%%

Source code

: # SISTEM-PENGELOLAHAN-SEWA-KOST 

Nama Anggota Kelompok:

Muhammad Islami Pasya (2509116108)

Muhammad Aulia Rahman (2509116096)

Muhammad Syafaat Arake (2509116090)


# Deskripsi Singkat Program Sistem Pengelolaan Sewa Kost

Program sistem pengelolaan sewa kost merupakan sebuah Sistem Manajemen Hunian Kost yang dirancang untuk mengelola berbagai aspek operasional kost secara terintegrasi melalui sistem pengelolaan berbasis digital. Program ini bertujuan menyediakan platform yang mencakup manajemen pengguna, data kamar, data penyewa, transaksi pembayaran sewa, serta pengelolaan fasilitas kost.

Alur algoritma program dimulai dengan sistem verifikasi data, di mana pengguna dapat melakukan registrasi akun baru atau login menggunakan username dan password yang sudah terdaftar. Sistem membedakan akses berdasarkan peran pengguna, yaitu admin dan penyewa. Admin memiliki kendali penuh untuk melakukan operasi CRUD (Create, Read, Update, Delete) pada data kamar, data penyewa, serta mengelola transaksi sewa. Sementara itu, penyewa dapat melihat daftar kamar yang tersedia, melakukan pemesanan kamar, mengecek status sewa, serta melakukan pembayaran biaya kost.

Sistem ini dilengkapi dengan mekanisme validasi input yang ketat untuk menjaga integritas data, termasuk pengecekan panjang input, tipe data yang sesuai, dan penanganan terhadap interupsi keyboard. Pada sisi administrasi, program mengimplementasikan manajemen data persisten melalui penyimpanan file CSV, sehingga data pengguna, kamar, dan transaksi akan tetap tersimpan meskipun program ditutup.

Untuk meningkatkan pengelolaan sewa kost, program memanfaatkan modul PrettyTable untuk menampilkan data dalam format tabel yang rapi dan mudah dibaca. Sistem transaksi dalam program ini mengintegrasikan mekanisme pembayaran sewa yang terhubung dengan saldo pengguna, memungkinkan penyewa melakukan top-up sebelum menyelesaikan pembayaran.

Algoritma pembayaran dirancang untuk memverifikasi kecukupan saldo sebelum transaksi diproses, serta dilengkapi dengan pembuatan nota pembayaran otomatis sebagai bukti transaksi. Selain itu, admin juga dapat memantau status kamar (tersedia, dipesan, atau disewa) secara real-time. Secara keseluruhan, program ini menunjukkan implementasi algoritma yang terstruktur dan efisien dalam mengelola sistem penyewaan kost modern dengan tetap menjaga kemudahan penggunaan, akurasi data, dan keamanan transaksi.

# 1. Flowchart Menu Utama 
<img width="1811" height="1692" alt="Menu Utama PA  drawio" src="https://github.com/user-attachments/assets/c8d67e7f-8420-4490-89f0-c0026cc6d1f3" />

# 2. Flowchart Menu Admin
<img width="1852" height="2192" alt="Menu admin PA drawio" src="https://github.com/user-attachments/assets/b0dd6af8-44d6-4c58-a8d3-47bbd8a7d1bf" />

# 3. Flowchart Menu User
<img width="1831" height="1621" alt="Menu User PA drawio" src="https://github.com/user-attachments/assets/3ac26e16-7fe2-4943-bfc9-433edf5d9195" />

%%

* **WHAT THE TASK REQUIRES**: Work out how many lines of the material above contain the word "Muhammad", then give only that figure.

* **OUTPUT FOR THIS TASK**: 3